- **What this task involves**
Reproduce every text line of the material below verbatim, leaving out the pictures.

Extracted data entries
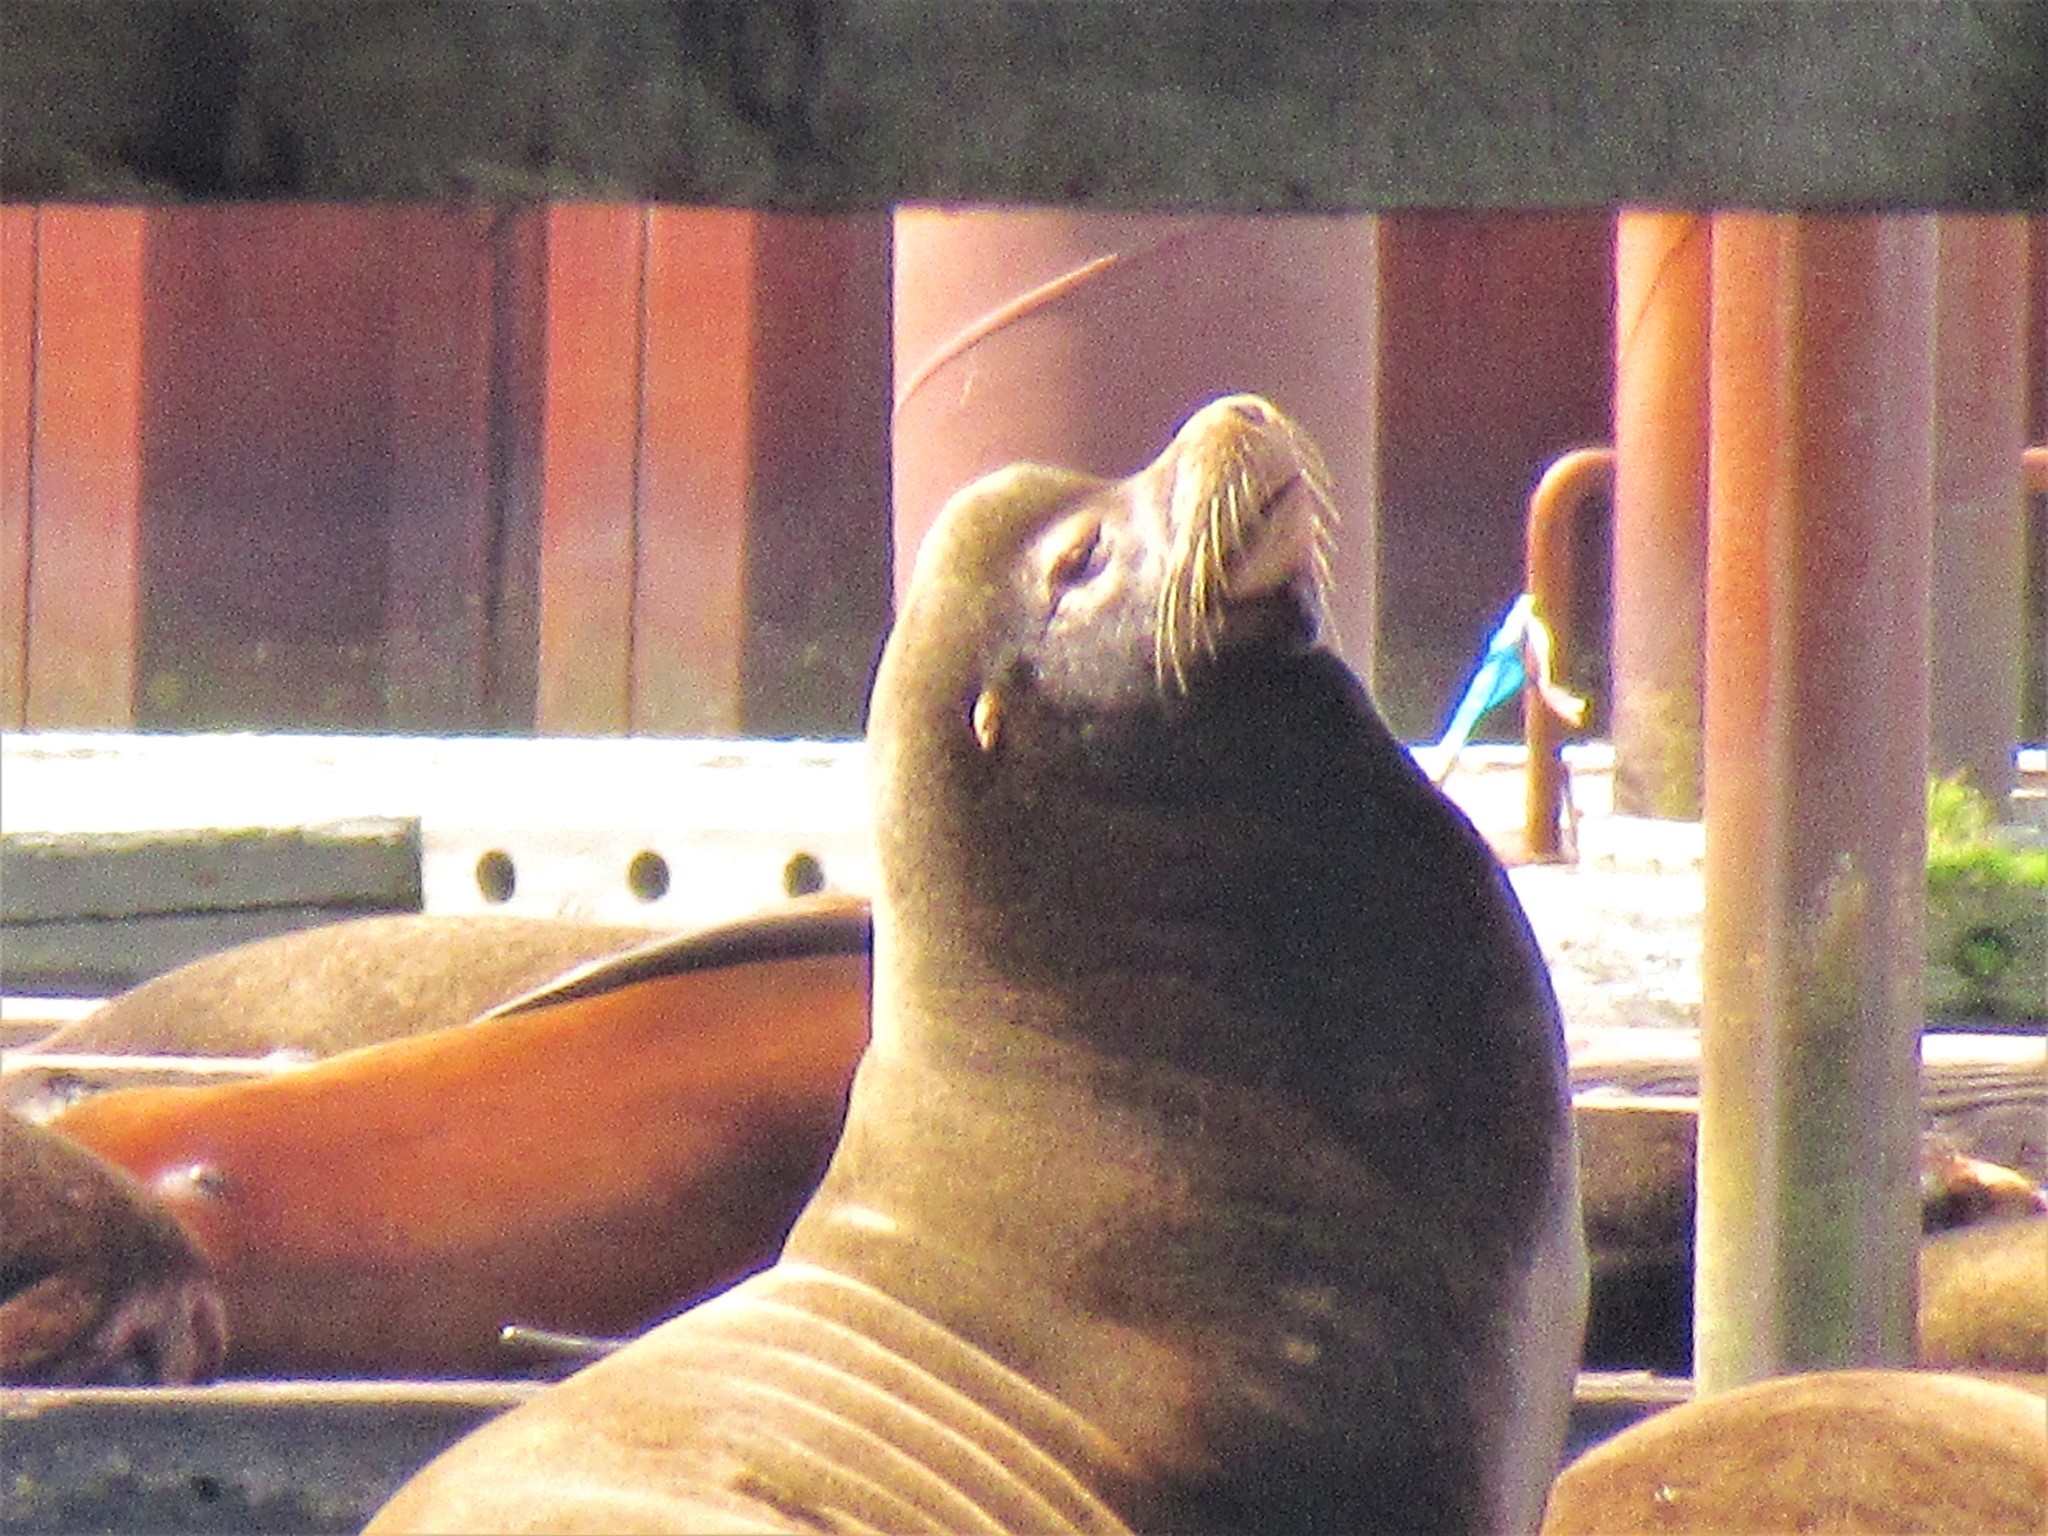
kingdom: Animalia
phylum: Chordata
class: Mammalia
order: Carnivora
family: Otariidae
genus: Zalophus
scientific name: Zalophus californianus
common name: California sea lion
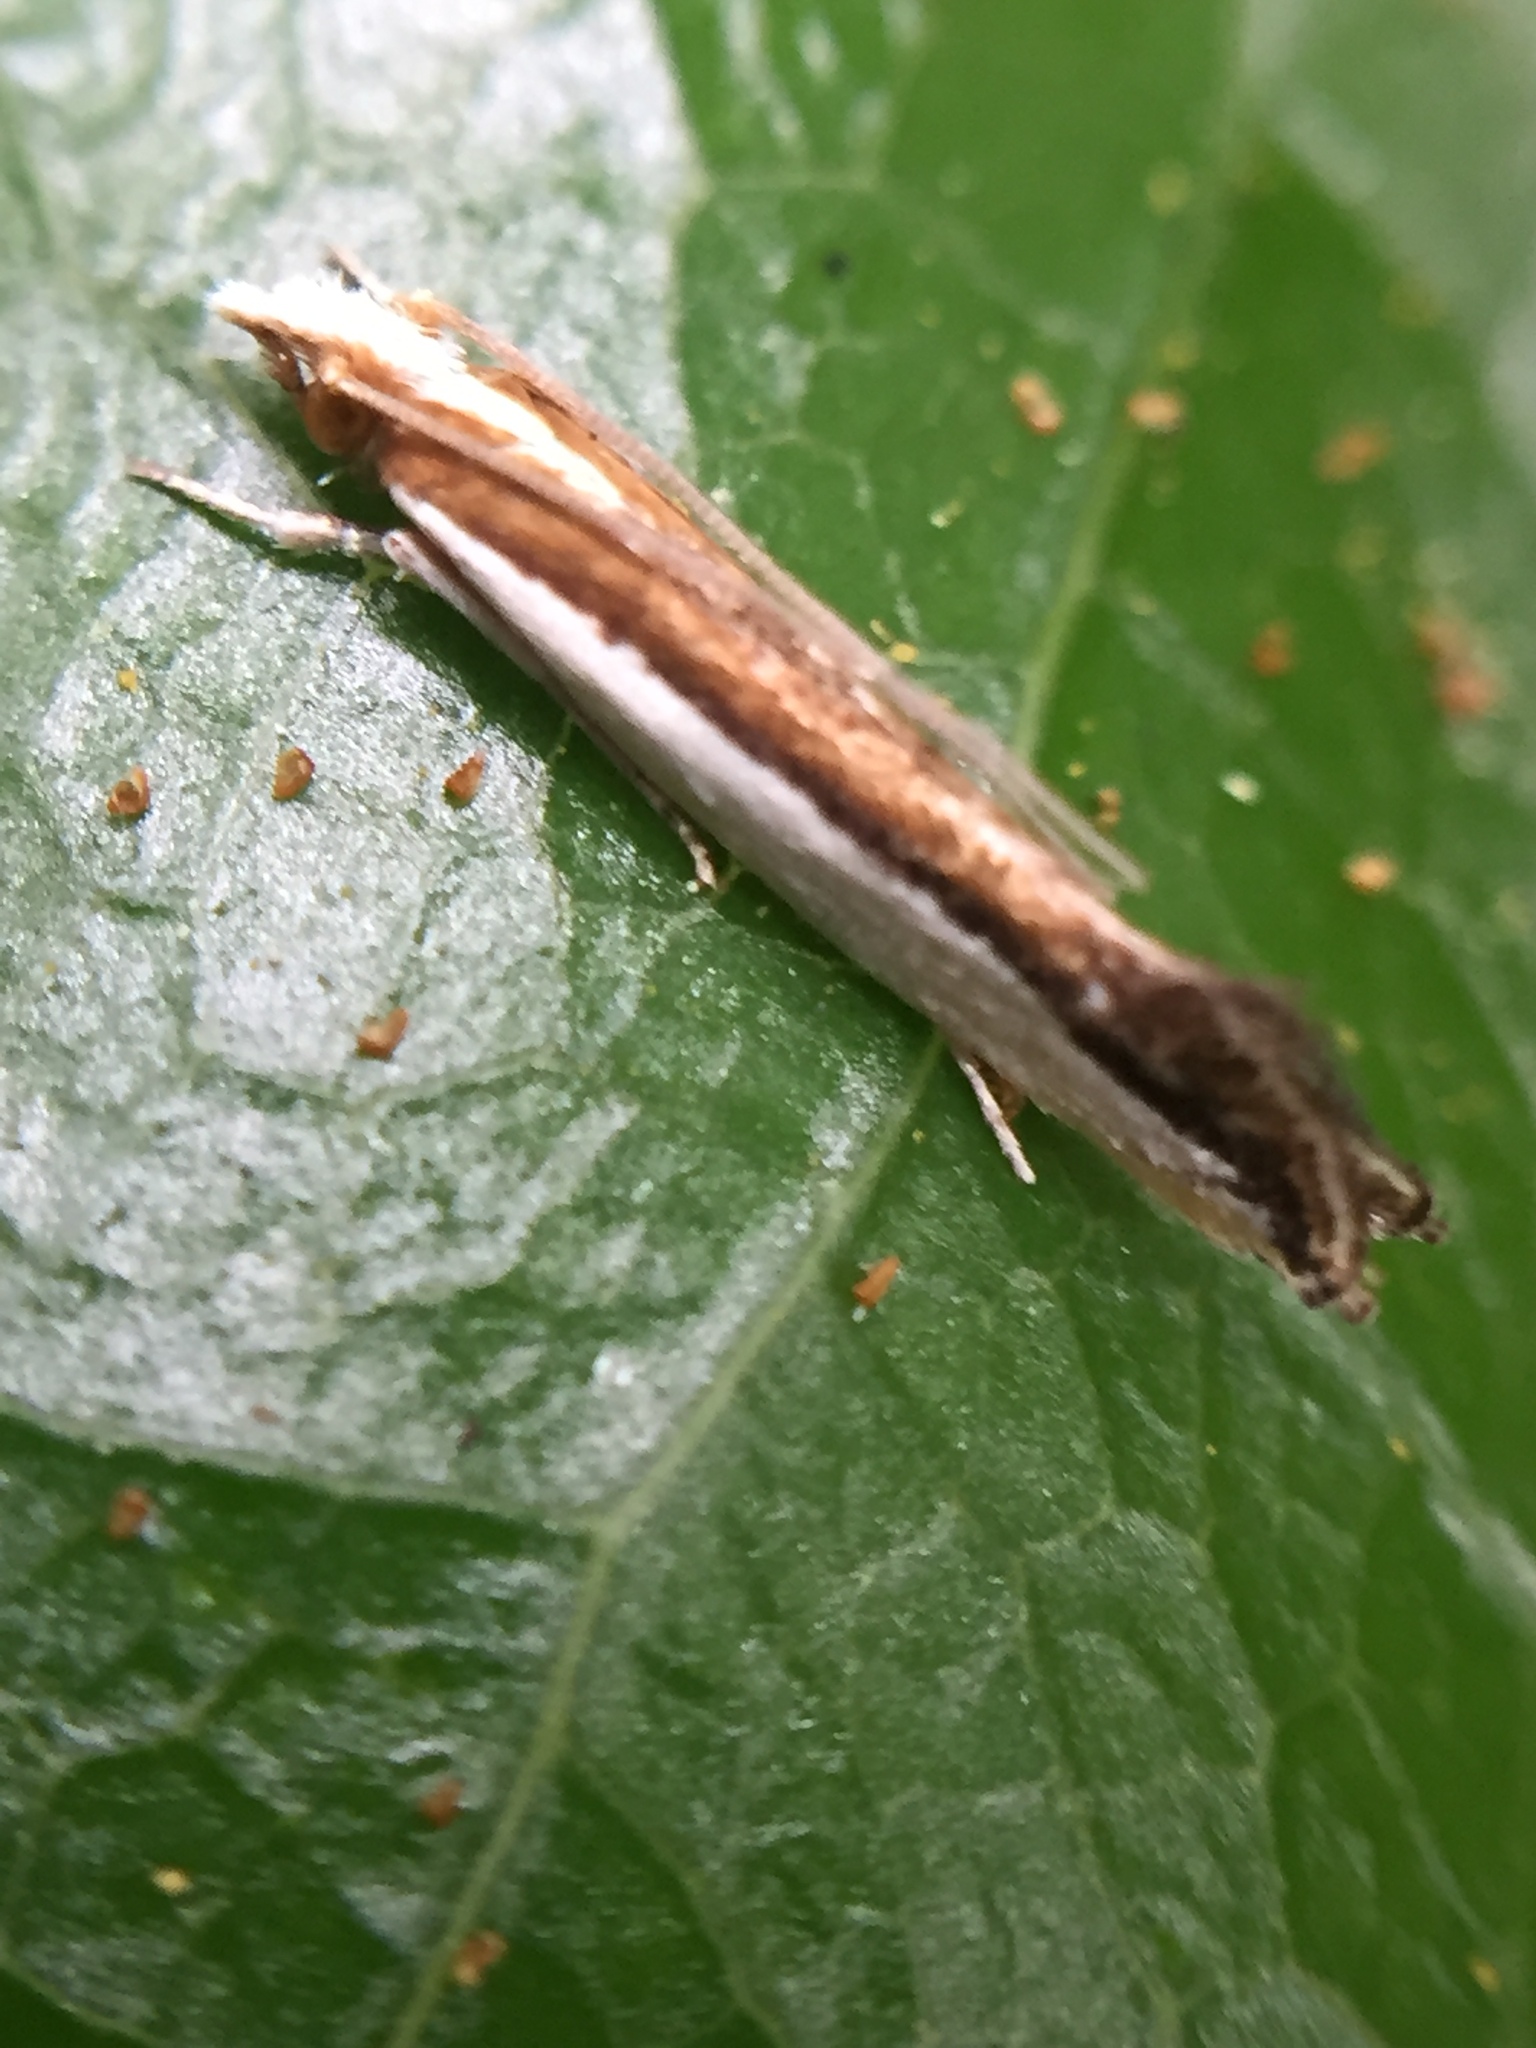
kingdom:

- **Solution below**
kingdom: Animalia
phylum: Chordata
class: Mammalia
order: Carnivora
family: Otariidae
genus: Zalophus
scientific name: Zalophus californianus
common name: California sea lion
kingdom:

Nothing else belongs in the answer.